Avanti’s Nelsen is adamant that the town was created to service the mine, a claim Avanti’s 2010 court victory vindicated by confirming that Avanti’s right of way through town continues to exist. He says that for Suthanthiran, it’s a case of buyer beware.

Conflict also continues over potential mine impacts on the town. A June 2012 consultant report commissioned by Suthanthiarn says Avanti has not adequately considered the impacts on the town, including potential ground and surface water contamination from tailings leakage and acid rock drainage. “The location of the [tailings] dam is a huge concern to us,” says Matt Mathew, Indhu’s husband and town steward. “God forbid if something happens, it will all run through the town.”

The B.C. Environmental Assessment Office confirmed that its staff have visited the town of Kitsault and that it has asked Avanti to respond to the resort’s concerns. It is also currently working to set up a meeting of both parties, which has yet to occur as of mid-October.

As the end of my visit to the mine approaches, I have saved my most important question for last. Can a mine and the Kitsault resort coexist? Nelsen assures me they can. Later, by email, Suthanthiran dismisses the question outright. “Right now we have not seen a bona fide, realistic project or one with the financial resources to carry out a long-term project other than us moving forward as we have done for the past six to seven years.” The only certainty now is that the battles will be fought behind the scenes, through the B.C. legal system and using the B.C. Environmental Assessment Office as potential intermediary.
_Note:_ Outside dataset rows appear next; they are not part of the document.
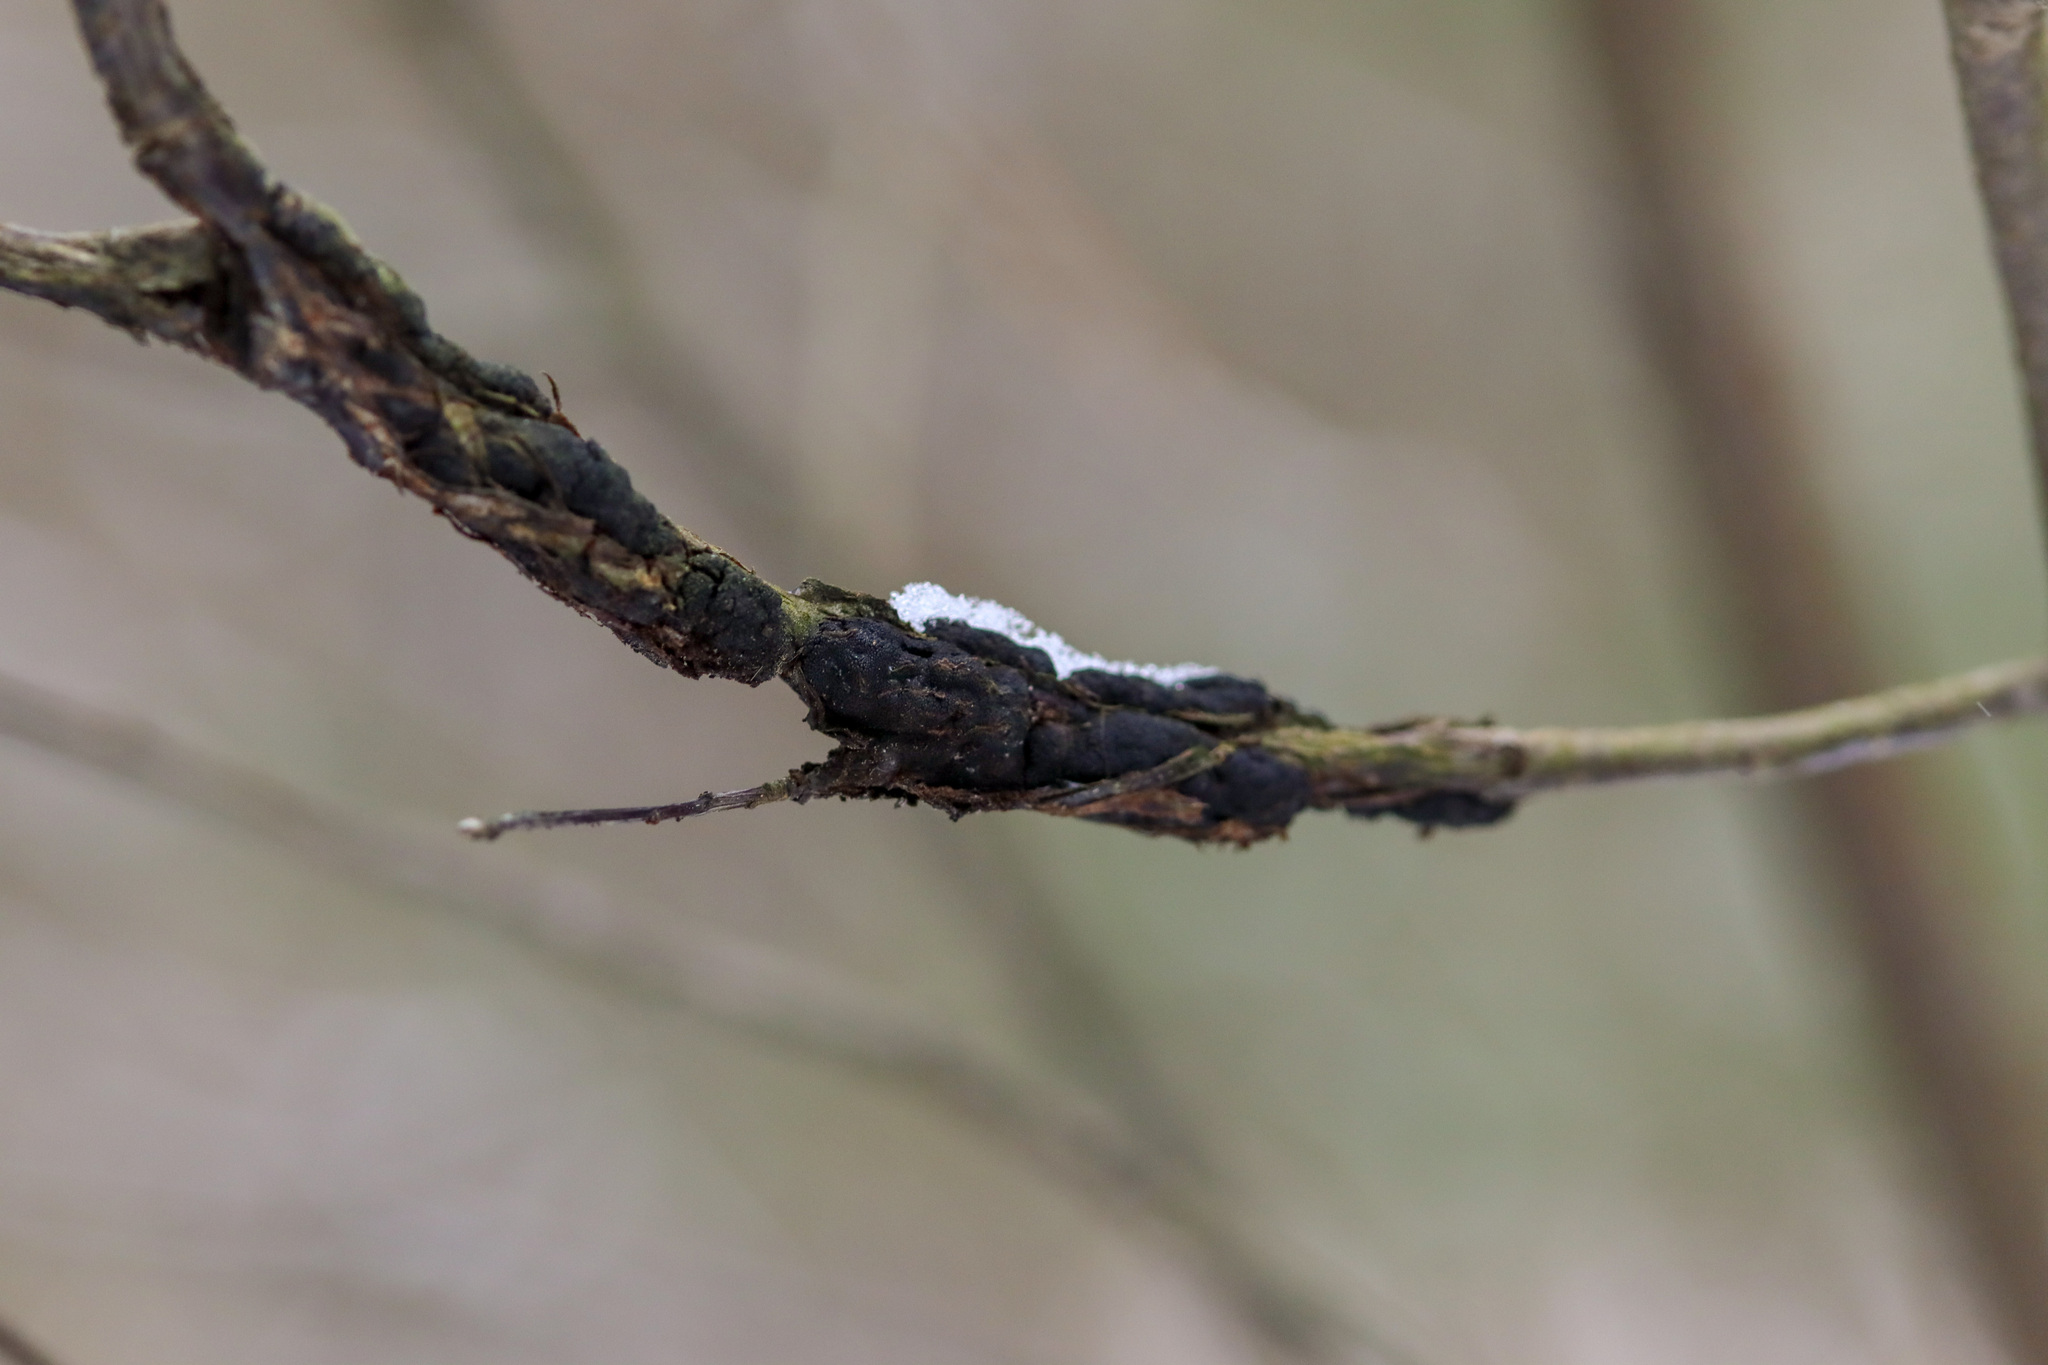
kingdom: Fungi
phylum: Ascomycota
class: Dothideomycetes
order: Venturiales
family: Venturiaceae
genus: Apiosporina
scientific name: Apiosporina morbosa
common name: Black knot
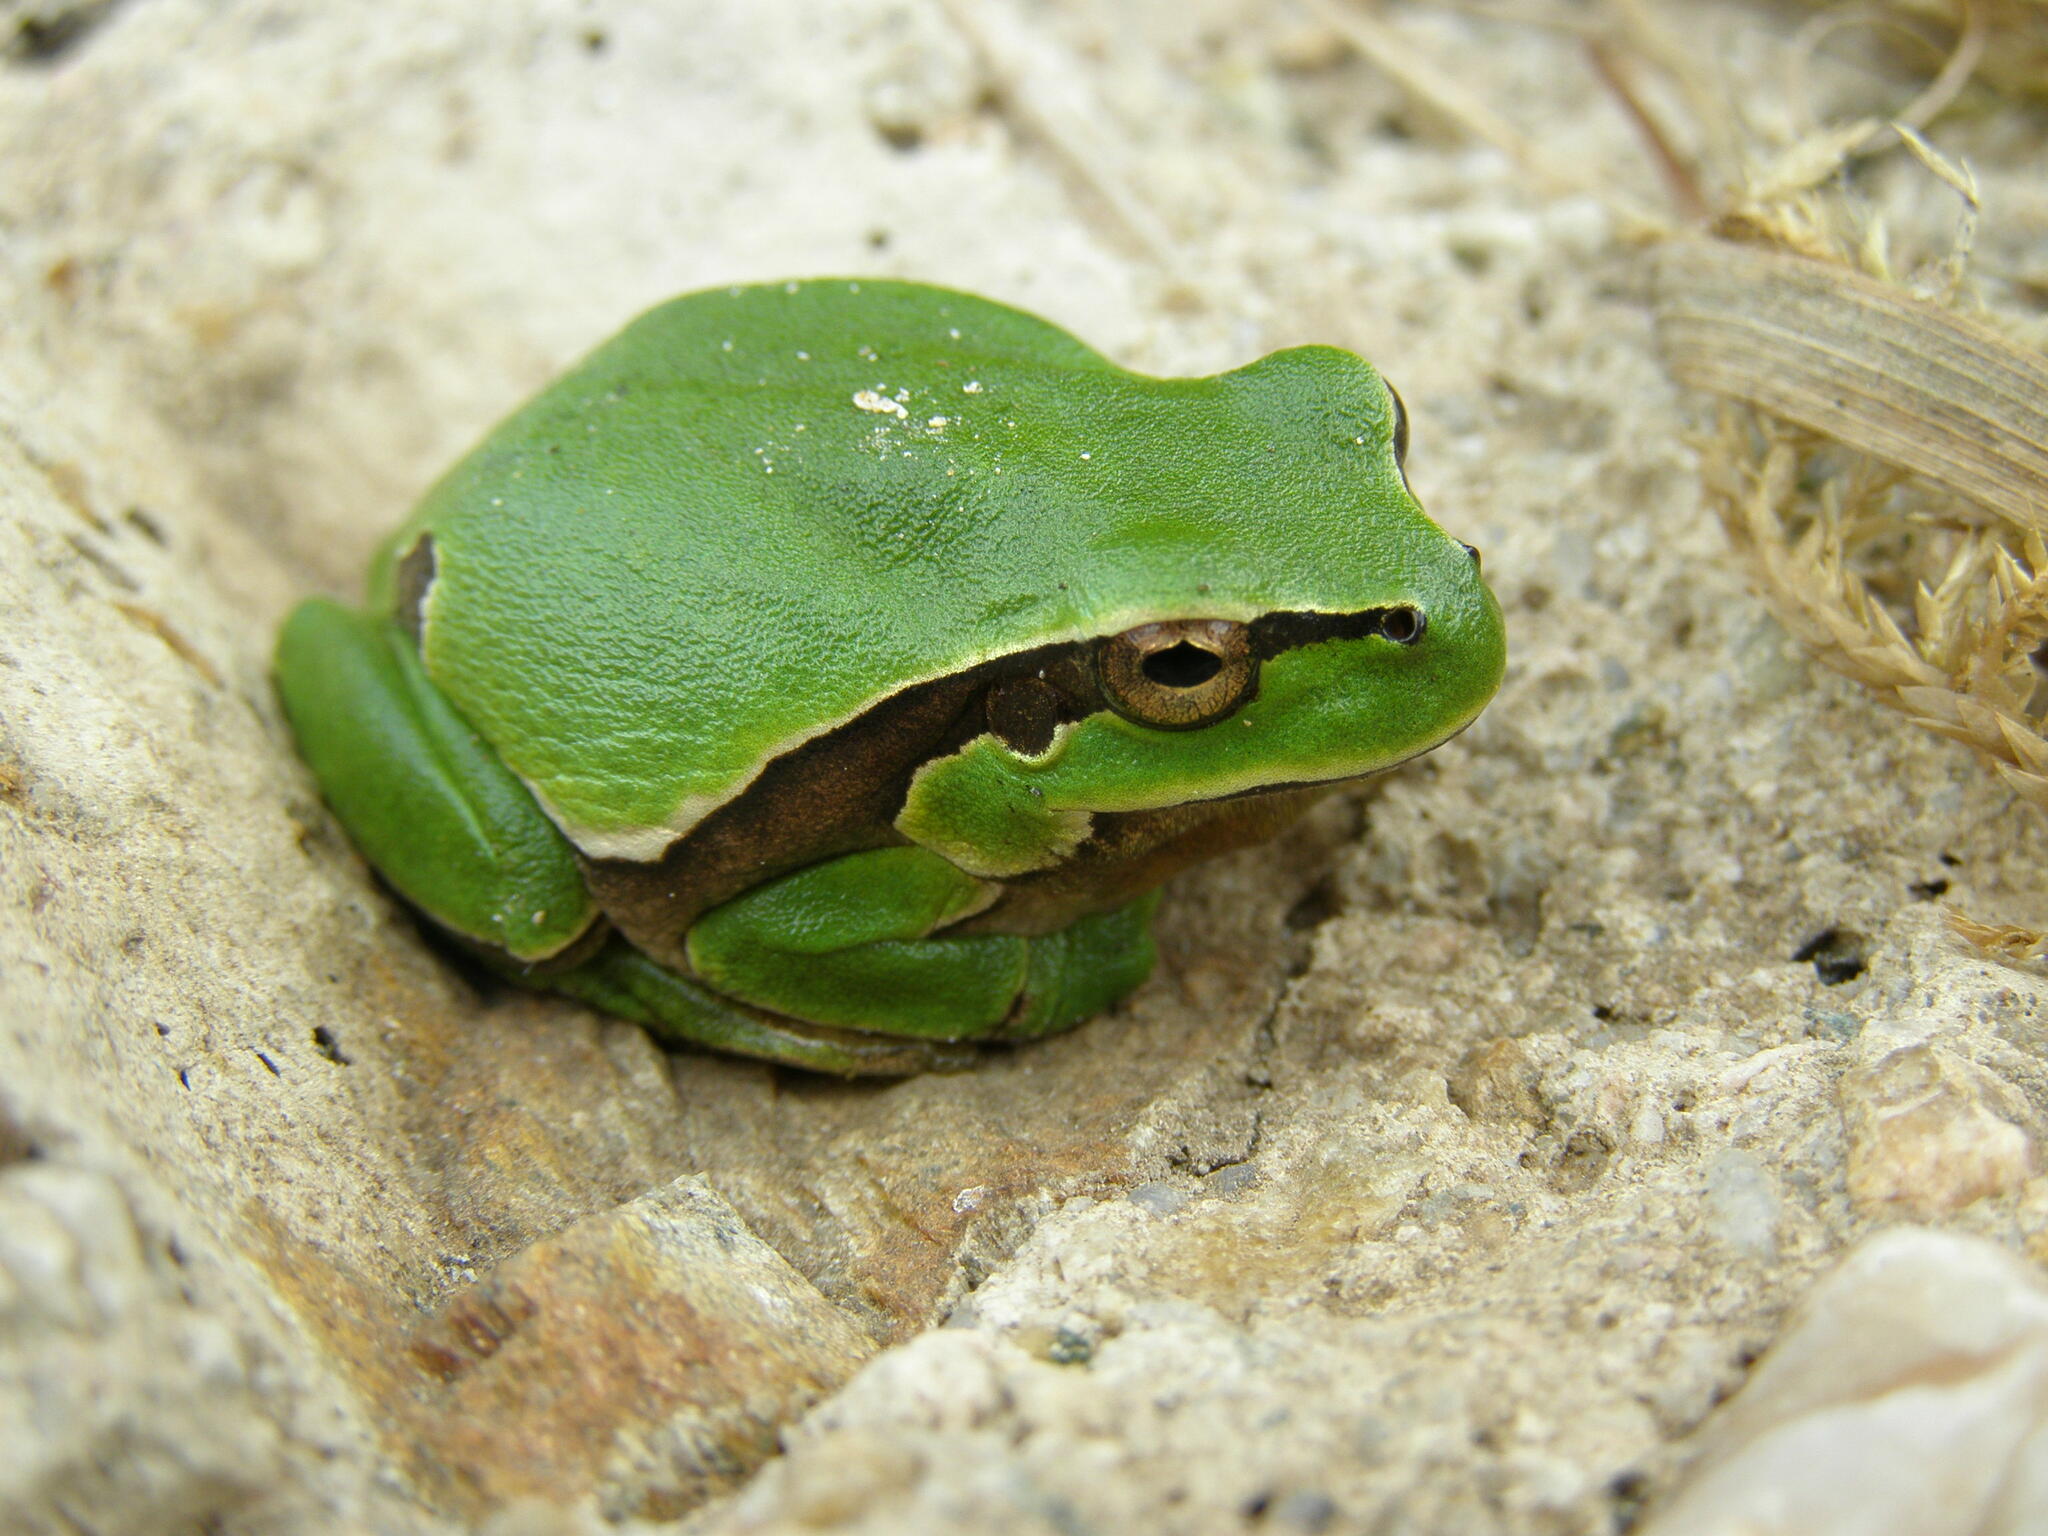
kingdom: Animalia
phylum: Chordata
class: Amphibia
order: Anura
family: Hylidae
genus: Hyla
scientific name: Hyla molleri
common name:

My thoughts return to the long road back to Terrace – and my own troubles that are just beginning. The fog has returned, descending from the mountains onto the hauntingly beautiful, desolate rainforest. I have to drive back to civilization alone through the same snaking, ungraded horror show of a wilderness road I barely made it through on my way here.

“We’re an open book,” says Nelsen as we shake hands and part ways. “We’ve got nothing to hide up here and we’ll talk with anybody and everybody.” He smiles and wishes me luck on the drive back to civilization.